TIFF 2020 Review: Nature is a Real Beast in Madeline Sims-Fewer & Dusty Mancinelli’s “Violation”

It is the most natural thing in the world that opens “Violation,” but one of the most disturbing as a wolf can be seen chowing down on its prey, ugly but understandable and so instinctually ingrained that if a more elegant alternative presented itself, the animal would be unlikely to change its ways. Remarkably, it’s one of the less unsettling moments in co-directors Dusty Mancinelli and Madeleine Sims-Fewer’s feature debut, in which nature is exposed as warped time and again, even when there’s nothing out of the ordinary about it.

This is true of the woods where “Violation” is set, where the sunlight can become so bright it starts to change color, but it is especially so of its characters, particularly Miriam (Sims-Fewer), who has made the trek to see her sister Greta (Anna Maguire) and her husband Dylan (Jesse LaVercombe) with her own husband Caleb (Obi Abili) in tow. The visit seems pleasant enough at first, though there are hints that all isn’t well when Miriam appears more comfortable in the company of Dylan than she is with either her sibling or her spouse, both of whom seem slightly withdrawn when they’re around her. Spending time alone with Dylan certainly doesn’t endear her to them more, but she finds these days she has more in common with him, a notion which Mancinelli and Sims-Fewer turns on its head when she spends an evening with her brother-in-law where she initiates a kiss before pulling back and the next morning he forces himself on her while she sleeps.

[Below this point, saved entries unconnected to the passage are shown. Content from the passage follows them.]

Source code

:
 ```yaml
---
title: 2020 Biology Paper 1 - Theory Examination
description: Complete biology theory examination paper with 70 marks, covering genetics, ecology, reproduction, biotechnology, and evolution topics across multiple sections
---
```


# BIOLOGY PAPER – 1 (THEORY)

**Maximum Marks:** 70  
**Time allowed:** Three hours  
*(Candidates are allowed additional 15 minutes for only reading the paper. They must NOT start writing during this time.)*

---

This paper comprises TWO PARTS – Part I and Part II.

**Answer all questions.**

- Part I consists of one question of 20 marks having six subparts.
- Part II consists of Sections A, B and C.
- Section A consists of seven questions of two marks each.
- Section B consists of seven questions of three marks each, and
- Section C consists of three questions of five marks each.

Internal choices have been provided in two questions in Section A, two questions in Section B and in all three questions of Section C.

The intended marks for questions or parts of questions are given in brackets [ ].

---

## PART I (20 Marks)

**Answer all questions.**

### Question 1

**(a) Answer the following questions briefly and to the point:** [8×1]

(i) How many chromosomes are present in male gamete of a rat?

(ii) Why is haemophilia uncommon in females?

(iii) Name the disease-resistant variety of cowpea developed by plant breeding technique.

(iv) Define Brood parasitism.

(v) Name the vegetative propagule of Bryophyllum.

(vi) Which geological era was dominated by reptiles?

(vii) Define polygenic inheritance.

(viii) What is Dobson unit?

Although the co-directors don’t treat the rape lightly, it’s what comes next in “Violation” that’s truly shocking, with the film provocatively structured to jump back and forth in time, not so much to reflect a jumbled memory of events to interrogate Miriam’s memory of traumatic events, as other filmmakers have done — on that point she’s clear, but to explain her complicated reaction that involves as much violence, if not more, to being attacked. Boasting one of the most excruciating scenes of comeuppance this side of Takaski Miike’s “Audition,” Mancinelli and Sims-Fewer don’t skimp on what an audience wants to see, but their sincere curiosity in exploring where both Miriam and Dylan’s instincts come from and how they’re intertwined is what becomes most satisfying.

Interspersed with trippy images of the outdoors that show how the most organic scenes in nature can be perverted, the thriller is laced with tantalizing clues of how prevailing toxic cultural attitudes informed Miriam and Dylan’s behavior and the ripple effect that it has on those around them. “Violation” is genuinely inventive in grappling with complex and unsavory ideas in a nonintimidating way — the presentation of the assault is unusually affecting, tightly focusing on obscured gestures that refect the confusion Miriam feels in the moment, and throughout some of the greatest tension emerges in how her view of the world clashes so radically with the way that others see things, particularly Greta, and the filmmakers are careful not to suggest anyone is completely in the right or wrong. When that uncertainty can be the scariest thing of all, “Violation” becomes positively chilling.

“Violation” will screen virtually at the Toronto Film Festival on September 17th at 6 pm at Bell Digital Cinema.